Synthesis method of cyclopropyl boric acid
-
Paragraph 0016; 0017; 0018; 0019, (2019/02/19)
The invention discloses a synthesis method of cyclopropyl boric acid, and belongs to the field of boric acid synthesis in organic chemistry. The synthesis method comprises the following steps: starting from formyl boric acid, enabling the formyl boric acid with strong electron-withdrawing sulfohydrazide to generate hydrazone, then introducing ethylene under the catalysis of ferriporphyrin, and reacting, thus obtaining the cyclopropyl boric acid. The synthesis method disclosed by the invention is simple in operation, the use of cyclopropyl bromide in a traditional technological method is avoided by adopting cyclopropanation reaction under metal catalysis, and a new synthesis path is provided for synthesis of the cyclopropyl boric acid.
A process for the preparation method of the cyclopropyl-boronic acid
-
Paragraph 0026; 0027; 0033; 0034; 0040; 0041, (2017/06/30)

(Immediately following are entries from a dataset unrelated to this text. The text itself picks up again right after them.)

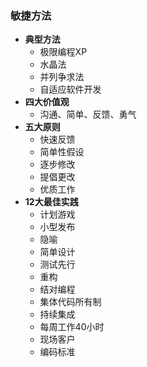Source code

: ### 敏捷方法
  + **典型方法**
    + 极限编程XP
    + 水晶法
    + 并列争求法
    + 自适应软件开发
  + **四大价值观**
    + 沟通、简单、反馈、勇气
  + **五大原则**
    + 快速反馈
    + 简单性假设
    + 逐步修改
    + 提倡更改
    + 优质工作
  + **12大最佳实践**
    + 计划游戏
    + 小型发布
    + 隐喻
    + 简单设计
    + 测试先行
    + 重构
    + 结对编程
    + 集体代码所有制
    + 持续集成
    + 每周工作40小时
    + 现场客户
    + 编码标准
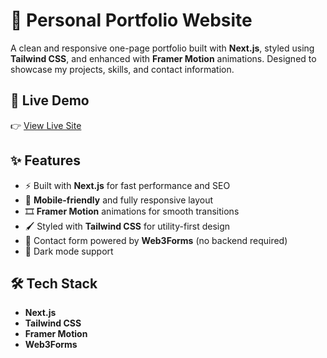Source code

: # 🚀 Personal Portfolio Website

A clean and responsive one-page portfolio built with **Next.js**, styled using **Tailwind CSS**, and enhanced with **Framer Motion** animations. Designed to showcase my projects, skills, and contact information.


## 🔗 Live Demo

👉 [View Live Site](https://portfolio-website-zeta-sable.vercel.app)


## ✨ Features

* ⚡ Built with **Next.js** for fast performance and SEO
* 📱 **Mobile-friendly** and fully responsive layout
* 🎞️ **Framer Motion** animations for smooth transitions
* 🖌️ Styled with **Tailwind CSS** for utility-first design
* 📩 Contact form powered by **Web3Forms** (no backend required)
* 🌙 Dark mode support 


## 🛠️ Tech Stack

* **Next.js**
* **Tailwind CSS**
* **Framer Motion**
* **Web3Forms**

##
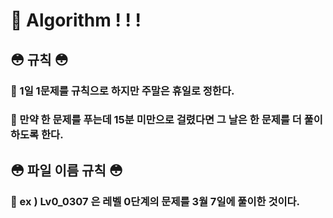 # 📌 Algorithm ! ! !

## 😳 규칙 😳

### 🌸 1일 1문제를 규칙으로 하지만 주말은 휴일로 정한다.
### 🌸 만약 한 문제를 푸는데 15분 미만으로 걸렸다면 그 날은 한 문제를 더 풀이하도록 한다.

## 😳 파일 이름 규칙 😳

### 🌸 ex ) Lv0_0307 은 레벨 0단계의 문제를 3월 7일에 풀이한 것이다.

The invention discloses a method for preparing cyclopropyl boronic acid. Cyclopropyl methanoic acid is adopted as a raw material and added into a solution obtained after n-butyllithium reacts with organic alkali at the low temperature, and then a boronizing reagent is added into the mixture; after boronation is finished, acid is added for quenching to obtain 1-carboxyl cyclopropyl boronic acid; the intermediate is added into high-boiling-point solvent and heated until the temperature is 80 DEG C-150 DEG C, after reaction deacidification, methylbenzene is added into the mixed solution for dehydration to form cyclopropyl boronic acid trimer, and the cyclopropyl boronic acid trimer is hydrolyzed to obtain the cyclopropyl boronic acid; the melting point of the obtained cyclopropyl boronic acid is 90 DEG C-95 DEG C, and the HNMR purity of the obtained cyclopropyl boronic acid is over 98%. The method is easy to operate and suitable for industrial scale-up production, and no highly toxic chemical is used in the whole process.